═════ Data excerpts ═════

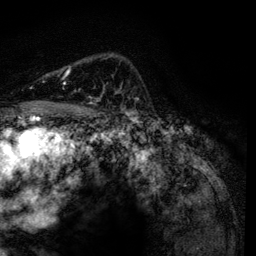
Breast MRI, one axial slice; slice 91 of 134 in the series (ordered by position); cropped to one breast; dynamic contrast-enhanced series, time point 2 of 6 at this slice position (early post-contrast); 3 T; TE 4.2 ms, TR 7.9 ms; 1.2 mm slice thickness; 256 × 256 image matrix. Female patient.
Outlined on this slice (semi-automatically segmented with operator editing):
- enhancing-tissue mask used for the functional tumour volume (all voxels passing the contrast-enhancement thresholds inside the analysis volume; usually the tumour): bounding box (x1, y1, x2, y2) in pixels: (67, 67, 70, 74)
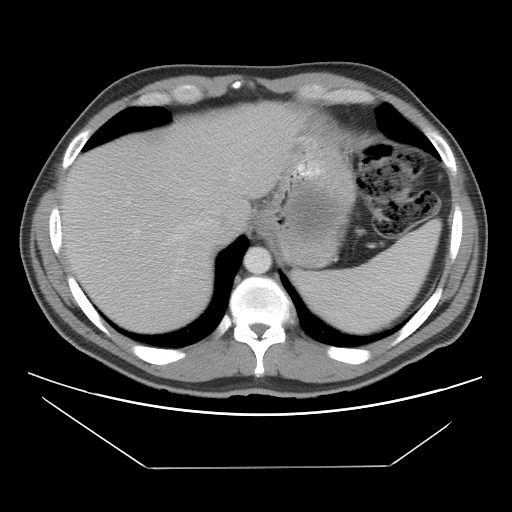
Contrast-enhanced abdominal CT, one axial slice; slice 83 of 131 in the series (ordered by position); reconstruction kernel STANDARD; intravenous contrast given; soft-tissue window (W 400 / L 40 HU); 5 mm slice thickness; 512 × 512 image matrix, field of view 396 × 396 mm. Male patient, age 44 years. From the clinical record (not read from this slice): diagnosis: adrenocortical carcinoma; tumour side: left adrenal; tumour size at pathology: 15.5 cm; Ki-67 index: 6 %; stage (as recorded): 2.
Outlined on this slice (semi-automatic segmentation, software-assisted and operator-edited):
- mass: bounding box <290,192,331,241> (left, top, right, bottom; pixels)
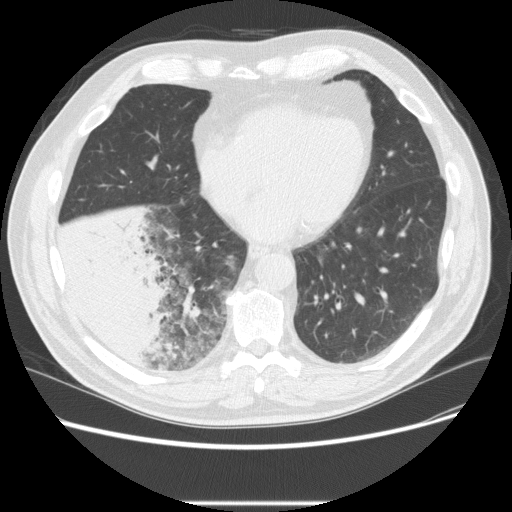
Low-dose screening chest CT, one axial slice; slice 81 of 233 in the series (ordered by position); 120 kVp; lung window (W 1500 / L -600 HU); 512 × 512 image matrix, field of view 380 × 380 mm.
Outlined on this slice (outlined manually by an expert reader):
- lesion 3 (tumor, lower lobe of right lung): bounding box [x1, y1, x2, y2] px = [55, 206, 176, 366]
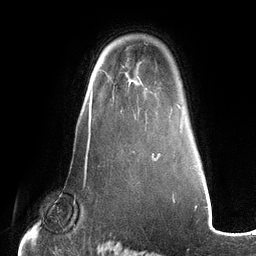
Breast MRI (dynamic contrast-enhanced), one axial slice; cropped to one breast; dynamic contrast-enhanced series, time point 2 of 6 at this slice position (early post-contrast); 3 T; TE 2.7 ms, TR 6.5 ms; 1.2 mm slice thickness; 256 × 256 image matrix. Female patient.
Structures marked on this image (semi-automatically segmented with operator editing):
- enhancing-tissue mask used for the functional tumour volume (all voxels passing the contrast-enhancement thresholds inside the analysis volume; usually the tumour): bounding box <113,95,148,123> (left, top, right, bottom; pixels)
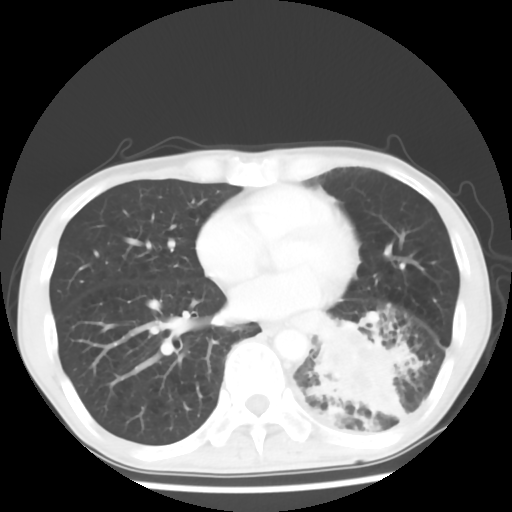
Chest CT, one axial slice. Reconstruction kernel STANDARD. 120 kVp. Lung window (W 1500 / L -600 HU). 5 mm slice thickness. 512 × 512 image matrix, field of view 313 × 313 mm. Patient: male, 68 years. Case-level facts recorded for this patient, not image findings: clinical TNM (as recorded): T4 N0 M0.
Annotated regions visible in this slice (bounding box drawn by a radiologist):
- lung tumour (recorded histology: squamous cell carcinoma): bounding box (x1, y1, x2, y2) in pixels: (302, 303, 395, 417)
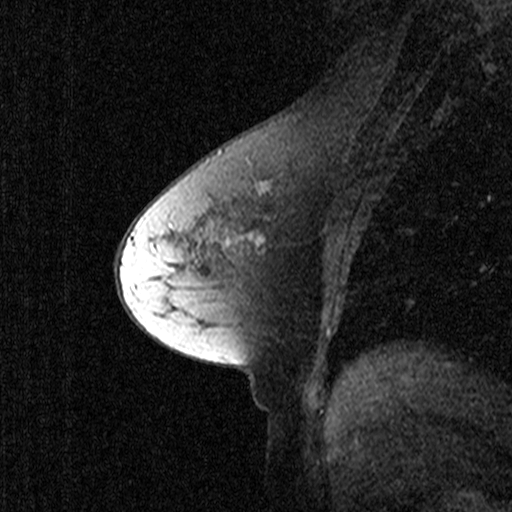
Breast MRI (dynamic contrast-enhanced), one sagittal slice; slice 22 of 44 in the series (ordered by position); dynamic contrast-enhanced study with each time point stored as its own series, time point 2 of 3 at this slice position (early post-contrast, ordered by acquisition time); 1.5 T; TE 4.5 ms, TR 11 ms; 2.27 mm slice thickness; 512 × 512 image matrix, field of view 200 × 200 mm. Patient: female, 53 years. Case-level facts recorded for this patient, not image findings: setting: breast cancer imaged before/during neoadjuvant chemotherapy; receptor status: HR-positive, HER2-negative.
Structures marked on this image (semi-automatic segmentation, software-assisted and operator-edited):
- analysis volume of interest (the breast-tissue region the enhancement analysis was run in; not a lesion): bounding box <192,146,303,281> (left, top, right, bottom; pixels)
- tumour enhancement mask (voxels above the 90 % enhancement threshold inside the analysis volume of interest): <249,183,270,244>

═════

From top to bottom, restate the records above exactly and omit every picture.

**Completed task:**
Breast MRI, one axial slice; slice 91 of 134 in the series (ordered by position); cropped to one breast; dynamic contrast-enhanced series, time point 2 of 6 at this slice position (early post-contrast); 3 T; TE 4.2 ms, TR 7.9 ms; 1.2 mm slice thickness; 256 × 256 image matrix. Female patient.
Outlined on this slice (semi-automatically segmented with operator editing):
- enhancing-tissue mask used for the functional tumour volume (all voxels passing the contrast-enhancement thresholds inside the analysis volume; usually the tumour): bounding box (x1, y1, x2, y2) in pixels: (67, 67, 70, 74)
Contrast-enhanced abdominal CT, one axial slice; slice 83 of 131 in the series (ordered by position); reconstruction kernel STANDARD; intravenous contrast given; soft-tissue window (W 400 / L 40 HU); 5 mm slice thickness; 512 × 512 image matrix, field of view 396 × 396 mm. Male patient, age 44 years. From the clinical record (not read from this slice): diagnosis: adrenocortical carcinoma; tumour side: left adrenal; tumour size at pathology: 15.5 cm; Ki-67 index: 6 %; stage (as recorded): 2.
Outlined on this slice (semi-automatic segmentation, software-assisted and operator-edited):
- mass: bounding box <290,192,331,241> (left, top, right, bottom; pixels)
Low-dose screening chest CT, one axial slice; slice 81 of 233 in the series (ordered by position); 120 kVp; lung window (W 1500 / L -600 HU); 512 × 512 image matrix, field of view 380 × 380 mm.
Outlined on this slice (outlined manually by an expert reader):
- lesion 3 (tumor, lower lobe of right lung): bounding box [x1, y1, x2, y2] px = [55, 206, 176, 366]
Breast MRI (dynamic contrast-enhanced), one axial slice; cropped to one breast; dynamic contrast-enhanced series, time point 2 of 6 at this slice position (early post-contrast); 3 T; TE 2.7 ms, TR 6.5 ms; 1.2 mm slice thickness; 256 × 256 image matrix. Female patient.
Structures marked on this image (semi-automatically segmented with operator editing):
- enhancing-tissue mask used for the functional tumour volume (all voxels passing the contrast-enhancement thresholds inside the analysis volume; usually the tumour): bounding box <113,95,148,123> (left, top, right, bottom; pixels)
Chest CT, one axial slice. Reconstruction kernel STANDARD. 120 kVp. Lung window (W 1500 / L -600 HU). 5 mm slice thickness. 512 × 512 image matrix, field of view 313 × 313 mm. Patient: male, 68 years. Case-level facts recorded for this patient, not image findings: clinical TNM (as recorded): T4 N0 M0.
Annotated regions visible in this slice (bounding box drawn by a radiologist):
- lung tumour (recorded histology: squamous cell carcinoma): bounding box (x1, y1, x2, y2) in pixels: (302, 303, 395, 417)
Breast MRI (dynamic contrast-enhanced), one sagittal slice; slice 22 of 44 in the series (ordered by position); dynamic contrast-enhanced study with each time point stored as its own series, time point 2 of 3 at this slice position (early post-contrast, ordered by acquisition time); 1.5 T; TE 4.5 ms, TR 11 ms; 2.27 mm slice thickness; 512 × 512 image matrix, field of view 200 × 200 mm. Patient: female, 53 years. Case-level facts recorded for this patient, not image findings: setting: breast cancer imaged before/during neoadjuvant chemotherapy; receptor status: HR-positive, HER2-negative.
Structures marked on this image (semi-automatic segmentation, software-assisted and operator-edited):
- analysis volume of interest (the breast-tissue region the enhancement analysis was run in; not a lesion): bounding box <192,146,303,281> (left, top, right, bottom; pixels)
- tumour enhancement mask (voxels above the 90 % enhancement threshold inside the analysis volume of interest): <249,183,270,244>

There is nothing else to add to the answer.